RPO given regularly in small amounts appears highly effective in the reduction of VA deficiency. RPO deserves more attention as a food supplement for VA and as a potential source of rural income in Sahelian countries.
维生素A(VA)缺乏在撒哈拉以南非洲地区普遍存在,学龄儿童是弱势群体。在布基纳法索,红棕榈油(RPO)的生产和消费作为VA的食物补充剂正在得到推广。本研究的目的是评估在布基纳法索两个试验区的学校午餐中添加RPO对血清视黄醇的影响。

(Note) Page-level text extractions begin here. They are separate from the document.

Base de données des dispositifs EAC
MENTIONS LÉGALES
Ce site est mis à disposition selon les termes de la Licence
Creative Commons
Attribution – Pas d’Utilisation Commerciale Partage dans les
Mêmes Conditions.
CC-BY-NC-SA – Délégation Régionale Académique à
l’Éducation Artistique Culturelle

在一学年期间,在两个地点的选定小学中,每周3次在个人餐食中添加15毫升RPO。为了考虑季节性因素,在基线时以及正好12个月后用高效液相色谱法测量血清视黄醇。在卡亚地区(布基纳法索中北部)采用简单的前后测试设计,从15所干预学校中随机选择239名学生进行评估。在博甘代(布基纳法索东部),24所学校被随机分配到对照干预试验中:8所阴性对照学校(G1组),仅提供常规学校午餐;8所阳性对照学校(G2组),学生在学年末接受一粒VA胶囊(60毫克);8所学校在整个学年提供RPO(G3组)。每个学校组随机抽取128名学生参与评估。
在卡亚地区,血清视黄醇从基线时的0.77±0.37微摩尔/升升至一年后的1.07±0.40微摩尔/升(p<0.001)。低血清视黄醇水平(<0.7微摩尔/升)的比例从47.2%降至13.1%。在博甘代,仅在胶囊组和RPO组血清视黄醇显著升高(p<0.001),前者从0.77±0.28微摩尔/升升至0.98±0.33微摩尔/升,后者从0.82±0.3微摩尔/升升至0.98±0.33微摩尔/升。VA胶囊组低血清视黄醇水平的比例从46.1%降至17.1%,RPO组从40.4%降至14.9%。VA缺乏儿童从胶囊或RPO中受益最大。女性、年龄和年龄别身高与对VA胶囊或RPO的反应呈正相关。
定期少量给予RPO似乎在减少VA缺乏方面非常有效。RPO作为VA的食物补充剂以及萨赫勒国家农村收入的潜在来源值得更多关注。